The building now known as Crowley Hall originally housed the Institute of Technology, which comprised of the following departments: Theoretical and Experimental Engineering, Practical Mechanics, and Machine Drawing and Design. The University Architect’s Building Inventory lists Fr. John Zahm, CSC, and Brother Charles Harding, CSC, as principle architects. It is one of many examples of buildings on campus that have held a number of different functions over the years.
The 1892-1893 prospectus bulletin stated that “[t]his building has been erected on the most approved plans, after a study of the best institutions of the kind at home and abroad.” The 1893-1894 bulletin boasted that it was “a large and commodious building, devoted to the use of the students of civil, mechanical, and electrical engineering. It is fully equipped with all the appliances for wood and metal working, and is supplied with the most approved forms of forges and cupolas for blacksmithing and foundry work.

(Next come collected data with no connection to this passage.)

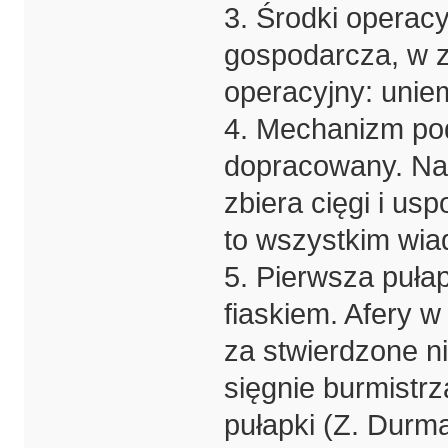
3. Środki operac
gospodarcza, w z
operacyjny: unie
4. Mechanizm po
dopracowany. Na 
zbiera cięgi i us
to wszystkim wi
5. Pierwsza puła
fiaskiem. Afery 
za stwierdzone n
sięgnie burmistrz
pułapki (Z. Durma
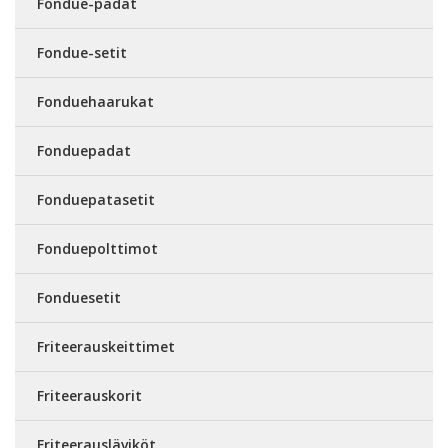
Fondue-padat
Fondue-setit
Fonduehaarukat
Fonduepadat
Fonduepatasetit
Fonduepolttimot
Fonduesetit
Friteerauskeittimet
Friteerauskorit
Friteerausläviköt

The rooms for mechanical drawing, and the laboratories for special experimental work in mechanical engineering are used, and are complete in all their appointments.”
In 1907, the Chemistry department settled into this building, which would then be dubbed “Chemistry Hall.” The Pharmacy Department had laboratories on the second floor.
On September 13, 1916, fire broke out in the phosphorus collection on the third floor, injuring a number of firemen, students, and spectators. With all the different chemicals and potential reactions in the building, the firemen had to use a different approach than water, which was only making matters worse. They used wet sand to extinguish the phosphorus fire and the South Bend firefighters left the scene eight hours later, saving the lower two floors.
A week later, however, some of the remaining phosphorous again ignited and continued to ravage the building, sending dangerous sparks as far away as St. Edward’s Hall. This occurred when class was being held in the already charred building. The building and its contents were pretty much destroyed, except for a small addition on the northeast corner, which remained untouched by the fire.
The cornerstone for new Chemistry Hall was laid at the 1917 commencement extercises and is now the Riley Hall of Art and Design. Nieuwland Hall was built in 1952 as a new facility for the Chemistry Department. Chemistry also has space in Stepan Chemistry Hall, which was completed in 1982 with an addition in 2002.
But the story of this 1893 building does not end with the fire. Notre Dame restored the building, which became Hoynes Hall, the home of the Law School until the Law School Building was completed in 1931. Later it housed the Architecture Department and Psychology Department, and it has been the home of the Music Department since 1976. It was named for Patrick F. Crowley, who founded the Christian Family Movement (CFM) with his wife Patricia. They were named Laetare Medalists in 1966. Crowley’s brother-in-law John Caron made the gift to the University in Crowley’s name. The Architecture Department moved to Lemonnier Library (now Bond Hall) when the Hesburgh Library opened in 1963. The Psychology Department moved to Haggar Hall in 1974.